February 1, 2026
Skynet, but make it plug-and-play
Show HN: Sandbox Agent SDK – unified API for automating coding agents
One remote for all code-writing bots—fans cheer, newbies confused, skeptics want proof
TLDR: Sandbox Agent SDK aims to unify different code-writing bots behind one easy controller. The community wants a quick demo and real-world use cases, eyeing missing features and “experimental” tags—important because it could simplify building apps without juggling multiple agent tools.
Meet Sandbox Agent SDK, pitched as a single control panel for all the code‑writing bots—Claude Code, Codex, OpenCode, Amp—whether you run it as a tiny server or drop-in toolkit. The crowd vibe? Equal parts hype and huh? Top comment begged for a short demo video (“how it feels”), while another admitted they don’t “fully grok” what to use it for. Fans love the “install with one curl” flex and the Inspector for snooping on sessions, but skeptics zeroed in on the feature grid: Claude’s “tool calls” are “coming imminently,” and OpenCode/Amp are marked experimental—cue side‑eye.
Use-case debates popped fast: team automation, CI helpers, and “let a bot refactor this mess” got cheers; others warned it could become “one more layer to debug.” A mini‑meme formed around “universal remote for Skynet,” and someone joked HITL (human in the loop) is just the bot asking permission like a polite intern. The split: builders want to wire up multiple agents behind one API; newcomers want a clicky UI and a 90‑second walkthrough. Devs dropped docs and promised easy OpenAPI integration; the peanut gallery demanded show‑and‑tell and asked if it truly replaces juggling five different agent setups.

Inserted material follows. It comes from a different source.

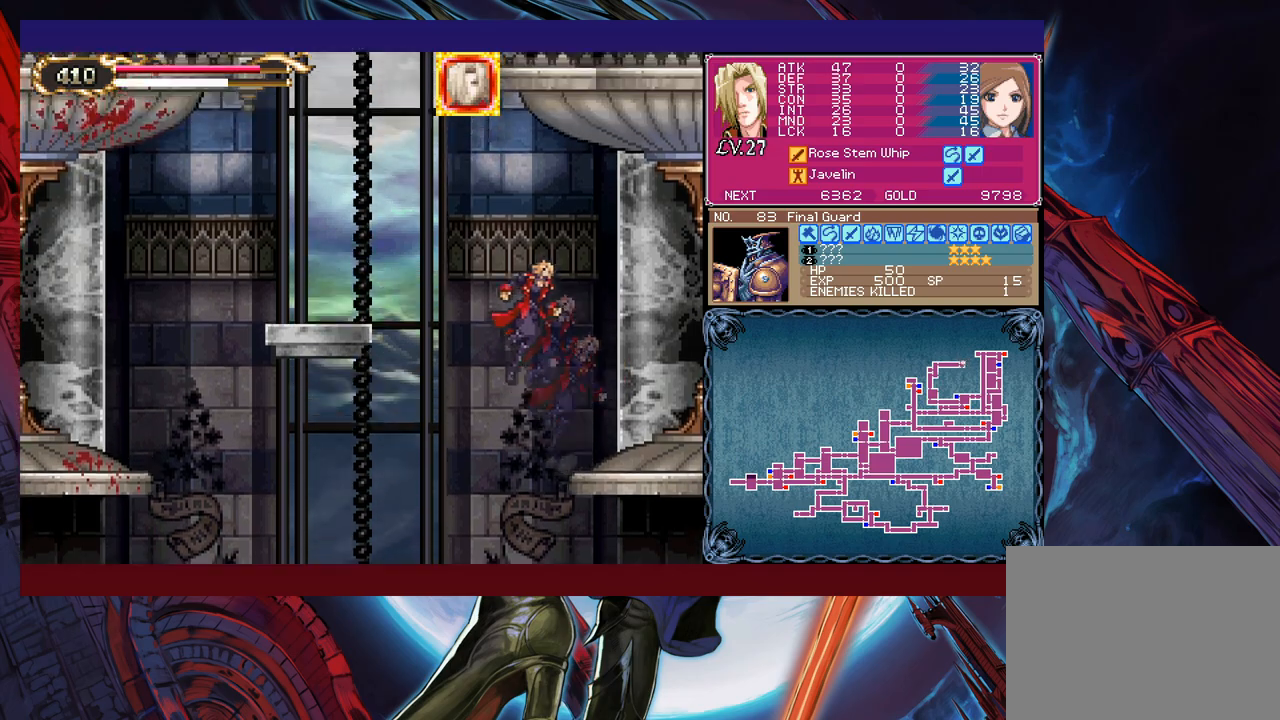
{"buttons": [], "left_stick": "down-left", "events": [[100, "B", "up"], [167, "B", "down"], [167, "left_stick", "down-left"], [350, "B", "up"], [450, "B", "down"], [500, "B", "up"]]}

Verdict: intrigued, but receipts requested.
Key Points
- •Sandbox Agent provides a universal API and session schema to integrate multiple coding agents (Claude Code, Codex, OpenCode, Amp).
- •It runs as a Rust-based HTTP server or via a TypeScript SDK in embedded mode, with automatic agent installation on first use.
- •Compatibility matrix shows Claude Code and Codex as stable; OpenCode and Amp are experimental, with feature coverage detailed per agent.
- •Supported features include text, tool calls/results, images, file attachments, session lifecycle, error events, reasoning, command execution, file changes, MCP tools, and streaming deltas.
- •Components include a Rust server daemon, TypeScript SDK, Inspector UI, and CLI; installation and quickstart commands are provided along with an OpenAPI spec.